We have given him a printed prayer to use. He butchers it to the point of hilarity. "Which we are about to receive from your bounty" becomes "which we are about to receive wrapped in Bounty."
It does little to honor the solemnity of the occasion when the girls are falling out of their chairs in hysterics.
We have talked to him about keeping this simple, settling for something shorter from the heart, and asking him during other times of the day what he is thankful for. He can't answer that.
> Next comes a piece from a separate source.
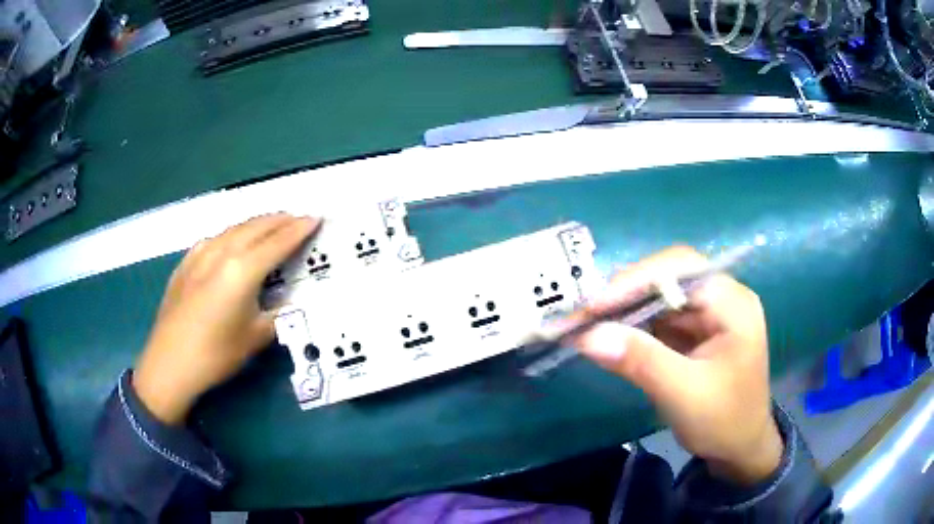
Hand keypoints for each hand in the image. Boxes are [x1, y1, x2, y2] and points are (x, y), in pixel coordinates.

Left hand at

We also talk about the option of asking for blessings for others who aren't as fortunate. Consequently, again to be efficient, I guess, he comes up with things like, "I am thankful that we don't live in an area where men come into our house with machine guns and kill us. And the rabbits." I guess these men are dog lovers. Or, "I am thankful that we don't have horrible diseases and we're not color blind." Or, my all-time favorite, "I am thankful that the pool didn't get destroyed by a hurricane today." (It was seventy five degrees, sunny and clear, we live in Ohio, and there were no hurricanes in the weather forecast anywhere.)
So I have been looking at prayers for little children. I am hoping that Rocky won't be forty and still reciting, "God is great, God is good, let us thank him for our food. Amen." However, I did stress simplicity, and if that is the grace which is from his heart, then that is all I can ask.